**REQUIREMENT:**
Take each line of the data that contains the string "round" and copy it.

**SOURCE MATERIAL:**
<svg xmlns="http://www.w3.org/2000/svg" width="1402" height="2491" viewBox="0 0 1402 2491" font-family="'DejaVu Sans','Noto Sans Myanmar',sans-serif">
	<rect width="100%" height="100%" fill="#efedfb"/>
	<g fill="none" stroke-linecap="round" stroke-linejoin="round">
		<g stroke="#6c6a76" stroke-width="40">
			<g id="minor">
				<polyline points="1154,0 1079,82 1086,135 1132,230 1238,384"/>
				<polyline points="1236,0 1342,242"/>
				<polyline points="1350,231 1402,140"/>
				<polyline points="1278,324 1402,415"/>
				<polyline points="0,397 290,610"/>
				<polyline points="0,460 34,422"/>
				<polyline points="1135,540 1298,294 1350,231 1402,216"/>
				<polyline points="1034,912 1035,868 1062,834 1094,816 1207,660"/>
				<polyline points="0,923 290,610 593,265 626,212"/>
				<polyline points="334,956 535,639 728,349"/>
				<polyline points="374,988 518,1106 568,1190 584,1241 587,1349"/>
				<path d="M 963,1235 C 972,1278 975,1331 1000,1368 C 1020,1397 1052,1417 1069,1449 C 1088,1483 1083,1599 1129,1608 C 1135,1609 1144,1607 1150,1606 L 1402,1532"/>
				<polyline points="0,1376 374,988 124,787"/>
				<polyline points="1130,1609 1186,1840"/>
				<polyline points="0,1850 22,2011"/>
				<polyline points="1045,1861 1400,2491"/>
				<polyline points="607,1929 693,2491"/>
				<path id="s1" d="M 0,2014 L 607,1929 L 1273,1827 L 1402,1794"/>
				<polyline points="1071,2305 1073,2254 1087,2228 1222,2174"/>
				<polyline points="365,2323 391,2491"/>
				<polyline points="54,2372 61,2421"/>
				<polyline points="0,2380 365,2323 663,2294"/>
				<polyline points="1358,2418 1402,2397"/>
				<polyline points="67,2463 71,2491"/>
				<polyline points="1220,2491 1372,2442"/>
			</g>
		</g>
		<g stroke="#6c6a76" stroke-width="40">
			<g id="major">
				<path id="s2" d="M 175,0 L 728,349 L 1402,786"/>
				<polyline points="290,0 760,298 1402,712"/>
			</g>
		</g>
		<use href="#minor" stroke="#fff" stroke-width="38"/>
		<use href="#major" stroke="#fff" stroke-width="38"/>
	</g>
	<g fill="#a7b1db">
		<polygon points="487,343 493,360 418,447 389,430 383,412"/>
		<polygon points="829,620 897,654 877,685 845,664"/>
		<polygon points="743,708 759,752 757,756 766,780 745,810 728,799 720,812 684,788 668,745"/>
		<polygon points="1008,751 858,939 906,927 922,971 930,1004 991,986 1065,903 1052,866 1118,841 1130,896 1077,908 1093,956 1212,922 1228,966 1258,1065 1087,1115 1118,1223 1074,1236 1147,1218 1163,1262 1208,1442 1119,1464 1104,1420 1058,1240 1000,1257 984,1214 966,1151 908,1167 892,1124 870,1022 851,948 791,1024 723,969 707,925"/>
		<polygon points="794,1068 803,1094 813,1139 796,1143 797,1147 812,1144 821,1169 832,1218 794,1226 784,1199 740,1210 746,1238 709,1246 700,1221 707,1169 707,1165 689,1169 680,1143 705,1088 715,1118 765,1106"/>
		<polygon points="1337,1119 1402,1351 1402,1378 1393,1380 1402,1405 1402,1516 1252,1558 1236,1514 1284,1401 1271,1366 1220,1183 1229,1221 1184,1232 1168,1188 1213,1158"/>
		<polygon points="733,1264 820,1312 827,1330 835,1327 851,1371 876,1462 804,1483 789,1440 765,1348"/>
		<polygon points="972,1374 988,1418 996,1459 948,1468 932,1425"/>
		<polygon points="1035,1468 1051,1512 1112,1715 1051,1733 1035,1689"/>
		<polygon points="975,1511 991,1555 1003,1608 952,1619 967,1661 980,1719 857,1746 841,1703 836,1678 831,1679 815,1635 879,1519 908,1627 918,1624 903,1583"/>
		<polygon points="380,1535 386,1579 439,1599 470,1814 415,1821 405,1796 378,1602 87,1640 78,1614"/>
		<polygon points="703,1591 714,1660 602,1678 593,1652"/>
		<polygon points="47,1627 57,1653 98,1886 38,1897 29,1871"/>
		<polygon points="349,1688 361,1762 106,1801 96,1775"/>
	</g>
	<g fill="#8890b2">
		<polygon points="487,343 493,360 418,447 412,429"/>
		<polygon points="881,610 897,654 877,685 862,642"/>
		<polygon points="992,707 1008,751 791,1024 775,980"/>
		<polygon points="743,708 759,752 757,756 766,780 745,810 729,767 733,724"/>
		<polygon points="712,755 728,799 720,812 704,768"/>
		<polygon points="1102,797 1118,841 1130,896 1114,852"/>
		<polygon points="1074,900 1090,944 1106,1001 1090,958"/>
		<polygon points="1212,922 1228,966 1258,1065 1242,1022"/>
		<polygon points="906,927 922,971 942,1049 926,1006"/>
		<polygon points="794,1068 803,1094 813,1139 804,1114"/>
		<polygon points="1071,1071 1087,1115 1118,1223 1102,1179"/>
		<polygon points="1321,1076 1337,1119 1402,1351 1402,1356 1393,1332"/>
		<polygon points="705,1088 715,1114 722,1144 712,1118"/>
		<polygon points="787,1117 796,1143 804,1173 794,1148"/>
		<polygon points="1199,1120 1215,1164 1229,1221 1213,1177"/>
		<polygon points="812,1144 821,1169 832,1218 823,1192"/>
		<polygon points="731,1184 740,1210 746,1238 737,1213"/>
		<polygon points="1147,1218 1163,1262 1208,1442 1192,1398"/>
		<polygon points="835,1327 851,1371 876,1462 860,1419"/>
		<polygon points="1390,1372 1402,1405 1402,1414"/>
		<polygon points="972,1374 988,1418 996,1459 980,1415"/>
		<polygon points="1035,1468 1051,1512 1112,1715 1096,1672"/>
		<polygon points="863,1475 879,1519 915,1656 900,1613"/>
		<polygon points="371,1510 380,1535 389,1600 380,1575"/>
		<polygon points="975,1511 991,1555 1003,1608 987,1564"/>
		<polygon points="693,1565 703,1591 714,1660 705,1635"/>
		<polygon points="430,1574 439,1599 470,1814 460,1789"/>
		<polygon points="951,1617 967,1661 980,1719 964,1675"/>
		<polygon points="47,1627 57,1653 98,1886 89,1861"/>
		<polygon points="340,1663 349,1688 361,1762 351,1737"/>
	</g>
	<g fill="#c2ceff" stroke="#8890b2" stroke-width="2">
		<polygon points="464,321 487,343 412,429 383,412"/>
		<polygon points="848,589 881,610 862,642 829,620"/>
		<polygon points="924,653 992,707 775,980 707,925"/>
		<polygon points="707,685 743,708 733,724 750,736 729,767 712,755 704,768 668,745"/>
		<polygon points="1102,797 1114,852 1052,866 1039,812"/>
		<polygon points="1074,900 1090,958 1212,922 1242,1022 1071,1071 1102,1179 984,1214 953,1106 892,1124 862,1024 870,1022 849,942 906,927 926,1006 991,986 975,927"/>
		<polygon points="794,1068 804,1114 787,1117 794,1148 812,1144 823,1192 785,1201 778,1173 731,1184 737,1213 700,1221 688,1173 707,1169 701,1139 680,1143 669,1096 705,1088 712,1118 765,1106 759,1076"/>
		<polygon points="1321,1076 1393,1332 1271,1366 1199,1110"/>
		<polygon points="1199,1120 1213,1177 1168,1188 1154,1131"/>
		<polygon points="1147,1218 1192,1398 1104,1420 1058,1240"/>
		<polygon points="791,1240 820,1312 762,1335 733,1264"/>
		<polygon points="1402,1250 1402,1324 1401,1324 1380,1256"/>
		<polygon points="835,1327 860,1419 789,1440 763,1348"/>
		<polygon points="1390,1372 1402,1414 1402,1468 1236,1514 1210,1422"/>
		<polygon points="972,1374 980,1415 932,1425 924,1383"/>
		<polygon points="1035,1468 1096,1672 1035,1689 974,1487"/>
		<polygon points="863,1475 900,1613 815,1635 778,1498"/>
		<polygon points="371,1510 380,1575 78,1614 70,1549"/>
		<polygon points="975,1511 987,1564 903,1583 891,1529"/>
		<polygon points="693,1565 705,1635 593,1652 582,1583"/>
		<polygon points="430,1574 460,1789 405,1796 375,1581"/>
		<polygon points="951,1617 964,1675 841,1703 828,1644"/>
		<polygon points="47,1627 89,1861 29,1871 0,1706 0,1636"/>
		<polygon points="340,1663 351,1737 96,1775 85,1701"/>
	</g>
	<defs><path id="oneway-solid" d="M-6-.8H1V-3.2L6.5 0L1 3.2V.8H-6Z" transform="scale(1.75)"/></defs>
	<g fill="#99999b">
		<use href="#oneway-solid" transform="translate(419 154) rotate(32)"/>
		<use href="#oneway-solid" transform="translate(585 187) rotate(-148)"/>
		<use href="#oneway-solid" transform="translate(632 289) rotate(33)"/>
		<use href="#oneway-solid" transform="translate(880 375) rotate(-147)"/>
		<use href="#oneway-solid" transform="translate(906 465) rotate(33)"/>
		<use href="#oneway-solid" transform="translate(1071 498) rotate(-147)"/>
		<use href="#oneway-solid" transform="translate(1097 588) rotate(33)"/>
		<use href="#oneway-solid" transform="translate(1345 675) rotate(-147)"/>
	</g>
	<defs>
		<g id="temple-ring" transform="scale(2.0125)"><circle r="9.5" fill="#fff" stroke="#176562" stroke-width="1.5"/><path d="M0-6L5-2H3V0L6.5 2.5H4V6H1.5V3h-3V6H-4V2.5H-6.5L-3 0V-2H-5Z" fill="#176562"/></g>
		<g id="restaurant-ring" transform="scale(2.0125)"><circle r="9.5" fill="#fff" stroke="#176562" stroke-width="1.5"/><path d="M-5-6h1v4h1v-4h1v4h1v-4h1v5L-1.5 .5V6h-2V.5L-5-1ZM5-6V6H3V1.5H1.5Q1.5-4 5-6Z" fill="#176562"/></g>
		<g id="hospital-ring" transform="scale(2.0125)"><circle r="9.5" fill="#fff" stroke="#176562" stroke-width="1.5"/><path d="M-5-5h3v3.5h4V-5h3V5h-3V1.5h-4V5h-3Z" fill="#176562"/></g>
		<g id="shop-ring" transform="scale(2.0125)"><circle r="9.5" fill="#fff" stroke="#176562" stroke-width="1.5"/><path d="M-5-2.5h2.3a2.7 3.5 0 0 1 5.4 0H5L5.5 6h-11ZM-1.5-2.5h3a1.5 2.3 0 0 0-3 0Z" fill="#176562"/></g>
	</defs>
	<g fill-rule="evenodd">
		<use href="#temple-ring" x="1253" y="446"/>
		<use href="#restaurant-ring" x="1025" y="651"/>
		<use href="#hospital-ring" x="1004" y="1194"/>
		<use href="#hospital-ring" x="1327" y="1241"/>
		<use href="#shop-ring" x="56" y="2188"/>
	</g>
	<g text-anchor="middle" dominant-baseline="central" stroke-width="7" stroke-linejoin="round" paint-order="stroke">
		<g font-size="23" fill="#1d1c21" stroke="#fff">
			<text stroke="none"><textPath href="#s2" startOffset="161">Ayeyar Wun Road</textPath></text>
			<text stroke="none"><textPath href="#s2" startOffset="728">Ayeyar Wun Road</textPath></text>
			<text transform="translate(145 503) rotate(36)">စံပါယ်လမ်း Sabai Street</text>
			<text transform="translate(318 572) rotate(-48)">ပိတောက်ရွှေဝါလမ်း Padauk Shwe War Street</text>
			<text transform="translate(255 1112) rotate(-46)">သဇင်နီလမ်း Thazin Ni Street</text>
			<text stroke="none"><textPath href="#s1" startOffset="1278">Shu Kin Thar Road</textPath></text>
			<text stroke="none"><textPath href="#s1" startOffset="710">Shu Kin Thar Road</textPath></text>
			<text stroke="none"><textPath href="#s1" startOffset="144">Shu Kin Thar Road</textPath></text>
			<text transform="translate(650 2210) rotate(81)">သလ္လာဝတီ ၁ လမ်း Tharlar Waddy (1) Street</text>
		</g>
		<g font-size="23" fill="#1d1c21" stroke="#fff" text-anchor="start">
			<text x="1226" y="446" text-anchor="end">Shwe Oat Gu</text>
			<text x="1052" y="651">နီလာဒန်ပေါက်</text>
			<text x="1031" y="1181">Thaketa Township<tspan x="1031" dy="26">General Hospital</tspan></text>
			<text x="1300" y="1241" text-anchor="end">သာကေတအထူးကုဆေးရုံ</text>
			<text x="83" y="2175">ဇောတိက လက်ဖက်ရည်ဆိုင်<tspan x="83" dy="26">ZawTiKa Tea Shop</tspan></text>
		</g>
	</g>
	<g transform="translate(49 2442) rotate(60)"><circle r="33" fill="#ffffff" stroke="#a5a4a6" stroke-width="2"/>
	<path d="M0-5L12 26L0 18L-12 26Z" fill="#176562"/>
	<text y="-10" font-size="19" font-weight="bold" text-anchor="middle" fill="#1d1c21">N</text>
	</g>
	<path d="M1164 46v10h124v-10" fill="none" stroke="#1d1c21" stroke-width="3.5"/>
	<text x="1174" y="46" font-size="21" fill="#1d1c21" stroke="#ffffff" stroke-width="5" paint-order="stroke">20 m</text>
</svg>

**TASK OUTPUT:**
	<g fill="none" stroke-linecap="round" stroke-linejoin="round">
	<g text-anchor="middle" dominant-baseline="central" stroke-width="7" stroke-linejoin="round" paint-order="stroke">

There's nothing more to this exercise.